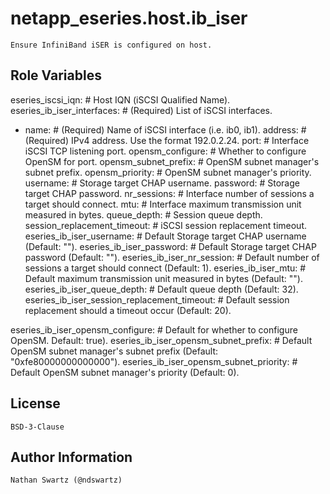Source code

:netapp_eseries.host.ib_iser
=========
    Ensure InfiniBand iSER is configured on host.

Role Variables
--------------
eseries_iscsi_iqn:                                  # Host IQN (iSCSI Qualified Name).
eseries_ib_iser_interfaces:                         # (Required) List of iSCSI interfaces.
  - name:                                           # (Required) Name of iSCSI interface (i.e. ib0, ib1).
    address:                                        # (Required) IPv4 address. Use the format 192.0.2.24.
    port:                                           # Interface iSCSI TCP listening port.
    opensm_configure:                               # Whether to configure OpenSM for port.
    opensm_subnet_prefix:                           # OpenSM subnet manager's subnet prefix.
    opensm_priority:                                # OpenSM subnet manager's priority.
    username:                                       # Storage target CHAP username.
    password:                                       # Storage target CHAP password.
    nr_sessions:                                    # Interface number of sessions a target should connect.
    mtu:                                            # Interface maximum transmission unit measured in bytes.
    queue_depth:                                    # Session queue depth.
    session_replacement_timeout:                    # iSCSI session replacement timeout.
eseries_ib_iser_username:                           # Default Storage target CHAP username (Default: "").
eseries_ib_iser_password:                           # Default Storage target CHAP password (Default: "").
eseries_ib_iser_nr_session:                         # Default number of sessions a target should connect (Default: 1).
eseries_ib_iser_mtu:                                # Default maximum transmission unit measured in bytes (Default: "").
eseries_ib_iser_queue_depth:                        # Default queue depth (Default: 32).
eseries_ib_iser_session_replacement_timeout:        # Default session replacement should a timeout occur (Default: 20).

eseries_ib_iser_opensm_configure:                   # Default for whether to configure OpenSM. Default: true).
eseries_ib_iser_opensm_subnet_prefix:               # Default OpenSM subnet manager's subnet prefix (Default: "0xfe80000000000000").
eseries_ib_iser_opensm_subnet_priority:             # Default OpenSM subnet manager's priority (Default: 0).

License
-------
    BSD-3-Clause

Author Information
------------------
    Nathan Swartz (@ndswartz)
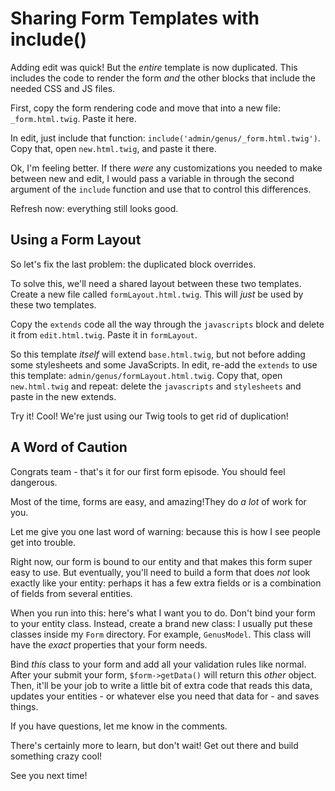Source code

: # Sharing Form Templates with include()

Adding edit was quick! But the *entire* template is now duplicated. This includes
the code to render the form *and* the other blocks that include the needed CSS
and JS files.

First, copy the form rendering code and move that into a new file: `_form.html.twig`.
Paste it here.

In edit, just include that function: `include('admin/genus/_form.html.twig')`. Copy
that, open `new.html.twig`, and paste it there.

Ok, I'm feeling better. If there *were* any customizations you needed to make between
new and edit, I would pass a variable in through the second argument of the `include`
function and use that to control this differences. 

Refresh now: everything still looks good.

## Using a Form Layout

So let's fix the last problem: the duplicated block overrides.

To solve this, we'll need a shared layout between these two templates. Create a new
file called `formLayout.html.twig`. This will *just* be used by these two templates.

Copy the `extends` code all the way through the `javascripts` block and delete it
from `edit.html.twig`. Paste it in `formLayout`.

So this template *itself* will extend `base.html.twig`, but not before adding some
stylesheets and some JavaScripts. In edit, re-add the `extends` to use this template:
`admin/genus/formLayout.html.twig`. Copy that, open `new.html.twig` and repeat: delete
the `javascripts` and `stylesheets` and paste in the new extends.

Try it! Cool! We're just using our Twig tools to get rid of duplication!

## A Word of Caution

Congrats team - that's it for our first form episode. You should feel dangerous.

Most of the time, forms are easy, and amazing!They do *a lot* of work for you.

Let me give you one last word of warning: because this is how I see people get into
trouble.

Right now, our form is bound to our entity and that makes this form super easy to
use. But eventually, you'll need to build a form that does *not* look exactly like
your entity: perhaps it has a few extra fields or is a combination of fields from
several entities.

When you run into this: here's what I want you to do. Don't bind your form to your
entity class. Instead, create a brand new class: I usually put these classes inside
my `Form` directory. For example, `GenusModel`. This class will have the *exact*
properties that your form needs.

Bind *this* class to your form and add all your validation rules like normal.
After your submit your form, `$form->getData()` will return this *other* object.
Then, it'll be your job to write a little bit of extra code that reads this data,
updates your entities - or whatever else you need that data for - and saves things.

If you have questions, let me know in the comments.

There's certainly more to learn, but don't wait! Get out there and build something
crazy cool!

See you next time!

_Job item:_
Print the data above exactly; drop every picture.

_Task answer:_
Source code

:netapp_eseries.host.ib_iser
=========
    Ensure InfiniBand iSER is configured on host.

Role Variables
--------------
eseries_iscsi_iqn:                                  # Host IQN (iSCSI Qualified Name).
eseries_ib_iser_interfaces:                         # (Required) List of iSCSI interfaces.
  - name:                                           # (Required) Name of iSCSI interface (i.e. ib0, ib1).
    address:                                        # (Required) IPv4 address. Use the format 192.0.2.24.
    port:                                           # Interface iSCSI TCP listening port.
    opensm_configure:                               # Whether to configure OpenSM for port.
    opensm_subnet_prefix:                           # OpenSM subnet manager's subnet prefix.
    opensm_priority:                                # OpenSM subnet manager's priority.
    username:                                       # Storage target CHAP username.
    password:                                       # Storage target CHAP password.
    nr_sessions:                                    # Interface number of sessions a target should connect.
    mtu:                                            # Interface maximum transmission unit measured in bytes.
    queue_depth:                                    # Session queue depth.
    session_replacement_timeout:                    # iSCSI session replacement timeout.
eseries_ib_iser_username:                           # Default Storage target CHAP username (Default: "").
eseries_ib_iser_password:                           # Default Storage target CHAP password (Default: "").
eseries_ib_iser_nr_session:                         # Default number of sessions a target should connect (Default: 1).
eseries_ib_iser_mtu:                                # Default maximum transmission unit measured in bytes (Default: "").
eseries_ib_iser_queue_depth:                        # Default queue depth (Default: 32).
eseries_ib_iser_session_replacement_timeout:        # Default session replacement should a timeout occur (Default: 20).

eseries_ib_iser_opensm_configure:                   # Default for whether to configure OpenSM. Default: true).
eseries_ib_iser_opensm_subnet_prefix:               # Default OpenSM subnet manager's subnet prefix (Default: "0xfe80000000000000").
eseries_ib_iser_opensm_subnet_priority:             # Default OpenSM subnet manager's priority (Default: 0).

License
-------
    BSD-3-Clause

Author Information
------------------
    Nathan Swartz (@ndswartz)
Source code

: # Sharing Form Templates with include()

Adding edit was quick! But the *entire* template is now duplicated. This includes
the code to render the form *and* the other blocks that include the needed CSS
and JS files.

First, copy the form rendering code and move that into a new file: `_form.html.twig`.
Paste it here.

In edit, just include that function: `include('admin/genus/_form.html.twig')`. Copy
that, open `new.html.twig`, and paste it there.

Ok, I'm feeling better. If there *were* any customizations you needed to make between
new and edit, I would pass a variable in through the second argument of the `include`
function and use that to control this differences. 

Refresh now: everything still looks good.

## Using a Form Layout

So let's fix the last problem: the duplicated block overrides.

To solve this, we'll need a shared layout between these two templates. Create a new
file called `formLayout.html.twig`. This will *just* be used by these two templates.

Copy the `extends` code all the way through the `javascripts` block and delete it
from `edit.html.twig`. Paste it in `formLayout`.

So this template *itself* will extend `base.html.twig`, but not before adding some
stylesheets and some JavaScripts. In edit, re-add the `extends` to use this template:
`admin/genus/formLayout.html.twig`. Copy that, open `new.html.twig` and repeat: delete
the `javascripts` and `stylesheets` and paste in the new extends.

Try it! Cool! We're just using our Twig tools to get rid of duplication!

## A Word of Caution

Congrats team - that's it for our first form episode. You should feel dangerous.

Most of the time, forms are easy, and amazing!They do *a lot* of work for you.

Let me give you one last word of warning: because this is how I see people get into
trouble.

Right now, our form is bound to our entity and that makes this form super easy to
use. But eventually, you'll need to build a form that does *not* look exactly like
your entity: perhaps it has a few extra fields or is a combination of fields from
several entities.

When you run into this: here's what I want you to do. Don't bind your form to your
entity class. Instead, create a brand new class: I usually put these classes inside
my `Form` directory. For example, `GenusModel`. This class will have the *exact*
properties that your form needs.

Bind *this* class to your form and add all your validation rules like normal.
After your submit your form, `$form->getData()` will return this *other* object.
Then, it'll be your job to write a little bit of extra code that reads this data,
updates your entities - or whatever else you need that data for - and saves things.

If you have questions, let me know in the comments.

There's certainly more to learn, but don't wait! Get out there and build something
crazy cool!

See you next time!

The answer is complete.